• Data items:
========================

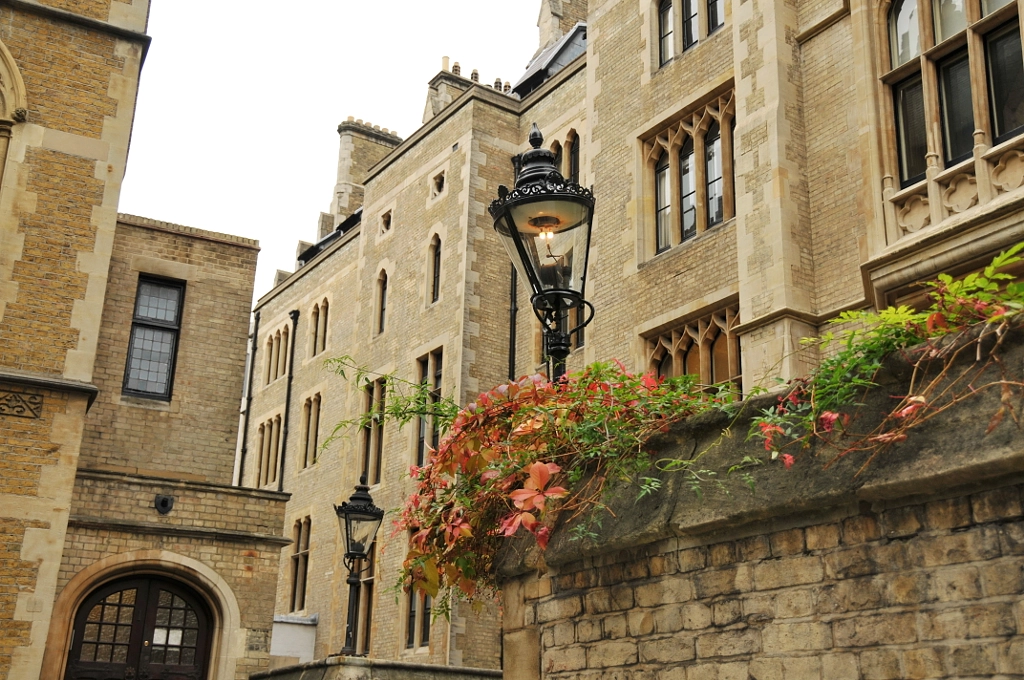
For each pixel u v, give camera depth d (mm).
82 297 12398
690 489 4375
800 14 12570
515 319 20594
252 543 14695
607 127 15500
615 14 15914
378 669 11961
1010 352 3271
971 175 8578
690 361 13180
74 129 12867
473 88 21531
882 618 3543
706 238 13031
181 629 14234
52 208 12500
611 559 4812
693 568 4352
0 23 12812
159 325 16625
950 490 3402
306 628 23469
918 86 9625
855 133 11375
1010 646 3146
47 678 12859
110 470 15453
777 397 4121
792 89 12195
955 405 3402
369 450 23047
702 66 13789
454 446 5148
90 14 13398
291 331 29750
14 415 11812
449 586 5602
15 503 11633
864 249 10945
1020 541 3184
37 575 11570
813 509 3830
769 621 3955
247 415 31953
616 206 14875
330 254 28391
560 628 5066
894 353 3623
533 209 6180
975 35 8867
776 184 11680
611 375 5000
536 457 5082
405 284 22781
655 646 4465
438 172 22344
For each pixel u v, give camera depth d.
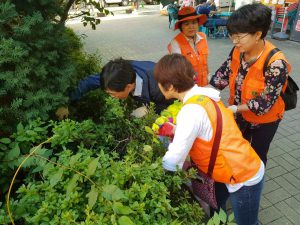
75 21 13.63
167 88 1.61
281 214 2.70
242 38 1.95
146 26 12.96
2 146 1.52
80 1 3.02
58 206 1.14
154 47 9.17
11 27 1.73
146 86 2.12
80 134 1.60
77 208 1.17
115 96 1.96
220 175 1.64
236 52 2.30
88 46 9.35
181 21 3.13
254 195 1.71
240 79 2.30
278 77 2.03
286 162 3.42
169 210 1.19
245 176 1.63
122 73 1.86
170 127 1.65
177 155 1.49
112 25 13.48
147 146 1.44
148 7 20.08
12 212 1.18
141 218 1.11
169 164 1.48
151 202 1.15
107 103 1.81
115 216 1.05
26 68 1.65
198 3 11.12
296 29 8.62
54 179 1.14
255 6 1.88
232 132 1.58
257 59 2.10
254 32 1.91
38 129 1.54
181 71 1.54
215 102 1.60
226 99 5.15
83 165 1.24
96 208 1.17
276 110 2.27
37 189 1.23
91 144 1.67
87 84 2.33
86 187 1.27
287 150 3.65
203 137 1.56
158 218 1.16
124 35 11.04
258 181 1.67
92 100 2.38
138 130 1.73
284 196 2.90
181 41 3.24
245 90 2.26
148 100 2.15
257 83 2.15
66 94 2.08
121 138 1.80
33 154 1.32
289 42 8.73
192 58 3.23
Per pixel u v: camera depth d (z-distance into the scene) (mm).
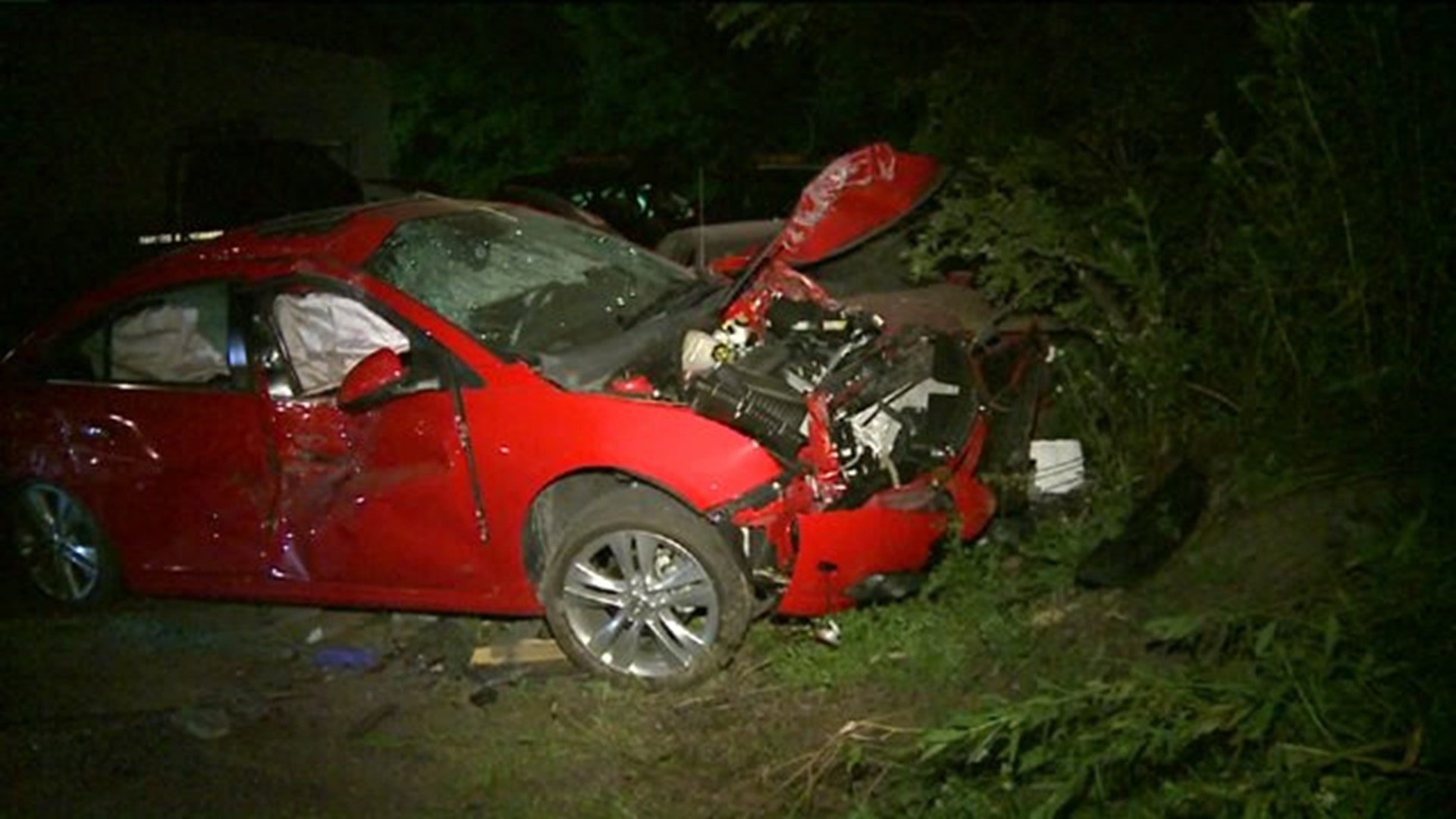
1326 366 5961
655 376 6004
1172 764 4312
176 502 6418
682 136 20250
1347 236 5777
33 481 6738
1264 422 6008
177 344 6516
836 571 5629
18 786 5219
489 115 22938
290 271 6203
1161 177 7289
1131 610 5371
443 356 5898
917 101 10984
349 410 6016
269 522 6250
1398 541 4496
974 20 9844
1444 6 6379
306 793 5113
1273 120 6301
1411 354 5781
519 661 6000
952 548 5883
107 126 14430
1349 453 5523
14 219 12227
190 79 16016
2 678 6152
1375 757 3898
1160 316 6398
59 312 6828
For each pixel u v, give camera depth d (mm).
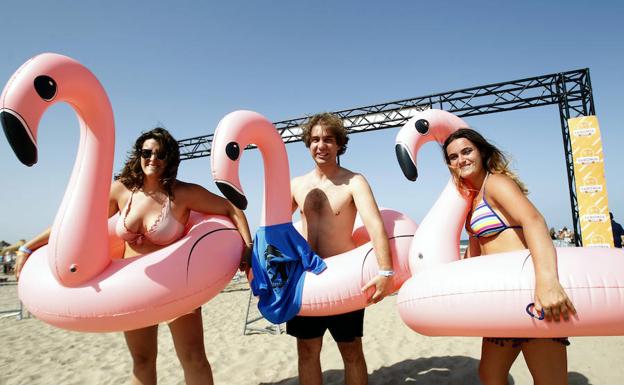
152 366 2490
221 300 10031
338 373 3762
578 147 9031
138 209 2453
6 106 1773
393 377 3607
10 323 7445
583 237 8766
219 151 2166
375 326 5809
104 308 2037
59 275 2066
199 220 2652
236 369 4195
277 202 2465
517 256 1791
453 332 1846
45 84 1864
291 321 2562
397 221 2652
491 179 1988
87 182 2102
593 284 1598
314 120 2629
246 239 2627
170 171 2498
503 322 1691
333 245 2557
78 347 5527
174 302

========================

• What the exercise asks: In your copy, include no pictures; print every line above exactly.

• Worked solution:
For each pixel u v, give camera depth d (mm).
82 297 12398
690 489 4375
800 14 12570
515 319 20594
252 543 14695
607 127 15500
615 14 15914
378 669 11961
1010 352 3271
971 175 8578
690 361 13180
74 129 12867
473 88 21531
882 618 3543
706 238 13031
181 629 14234
52 208 12500
611 559 4812
693 568 4352
0 23 12812
159 325 16625
950 490 3402
306 628 23469
918 86 9625
855 133 11375
1010 646 3146
47 678 12859
110 470 15453
777 397 4121
792 89 12195
955 405 3402
369 450 23047
702 66 13789
454 446 5148
90 14 13398
291 331 29750
14 415 11812
449 586 5602
15 503 11633
864 249 10945
1020 541 3184
37 575 11570
813 509 3830
769 621 3955
247 415 31953
616 206 14875
330 254 28391
560 628 5066
894 353 3623
533 209 6180
975 35 8867
776 184 11680
611 375 5000
536 457 5082
405 284 22781
655 646 4465
438 172 22344
For each pixel u v, give camera depth d.
75 21 13.63
167 88 1.61
281 214 2.70
242 38 1.95
146 26 12.96
2 146 1.52
80 1 3.02
58 206 1.14
154 47 9.17
11 27 1.73
146 86 2.12
80 134 1.60
77 208 1.17
115 96 1.96
220 175 1.64
236 52 2.30
88 46 9.35
181 21 3.13
254 195 1.71
240 79 2.30
278 77 2.03
286 162 3.42
169 210 1.19
245 176 1.63
122 73 1.86
170 127 1.65
177 155 1.49
112 25 13.48
147 146 1.44
148 7 20.08
12 212 1.18
141 218 1.11
169 164 1.48
151 202 1.15
107 103 1.81
115 216 1.05
26 68 1.65
198 3 11.12
296 29 8.62
54 179 1.14
255 6 1.88
232 132 1.58
257 59 2.10
254 32 1.91
38 129 1.54
181 71 1.54
215 102 1.60
226 99 5.15
83 165 1.24
96 208 1.17
276 110 2.27
37 189 1.23
91 144 1.67
87 84 2.33
86 187 1.27
287 150 3.65
203 137 1.56
158 218 1.16
124 35 11.04
258 181 1.67
92 100 2.38
138 130 1.73
284 196 2.90
181 41 3.24
245 90 2.26
148 100 2.15
257 83 2.15
66 94 2.08
121 138 1.80
33 154 1.32
289 42 8.73
192 58 3.23
Per pixel u v: camera depth d (z-distance into the scene) (mm).
1326 366 5961
655 376 6004
1172 764 4312
176 502 6418
682 136 20250
1347 236 5777
33 481 6738
1264 422 6008
177 344 6516
836 571 5629
18 786 5219
489 115 22938
290 271 6203
1161 177 7289
1131 610 5371
443 356 5898
917 101 10984
349 410 6016
269 522 6250
1398 541 4496
974 20 9844
1444 6 6379
306 793 5113
1273 120 6301
1411 354 5781
519 661 6000
952 548 5883
107 126 14430
1349 453 5523
14 219 12227
190 79 16016
2 678 6152
1375 757 3898
1160 316 6398
59 312 6828
For each pixel u v, give camera depth d (mm).
152 366 2490
221 300 10031
338 373 3762
578 147 9031
138 209 2453
6 106 1773
393 377 3607
10 323 7445
583 237 8766
219 151 2166
375 326 5809
104 308 2037
59 275 2066
199 220 2652
236 369 4195
277 202 2465
517 256 1791
453 332 1846
45 84 1864
291 321 2562
397 221 2652
491 179 1988
87 182 2102
593 284 1598
314 120 2629
246 239 2627
170 171 2498
503 322 1691
333 245 2557
78 347 5527
174 302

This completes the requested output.